You had to wait until the year 1960 for Mazda proper to build its first car, and appropriately enough for the Japanese market, it was a dinky little kei-car. The Mazda R360 was an adorable two-door, four-seater (just) coupe with a 360cc two-cylinder 16bhp engine in the boot. Available with a four-speed manual or, get this, a two-speed auto gearbox, the R360 had a top speed of 52mph and it was a smash-hit success. Without it, the Mazda we know and love today would never have existed. Just think – a world with no MX-5…

So, while Mazda hasn’t been producing cars for 100 years, that’s too big’n’round a number not to spawn a set of limited editions. And so, here we go, with Mazda’s 100 Years Anniversary collection.

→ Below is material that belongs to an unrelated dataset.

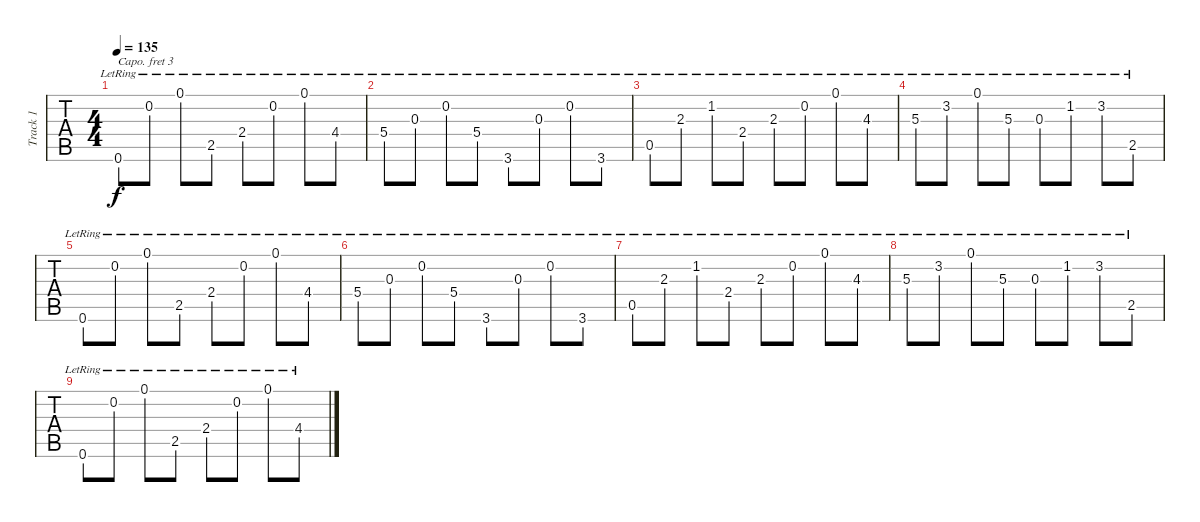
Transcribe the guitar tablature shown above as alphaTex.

It’s not just limited to the MX-5 too. Every model in the Mazda range is getting the treatment. And what is ‘the treatment’? Well, the centenary models get white paintwork, burgundy interiors, and 100th Anniversary logos on the wheels and headrests. If you pick an MX-5, or, weirdly, a CX-30, you also get a red roof.

Guess how many of each are coming to the UK? Er, yep, that’s right, you spoilsport. We’re getting 100 of each. Brits miss out on the CX-8 SUV, though. And the special edition Mazda 2, strangely.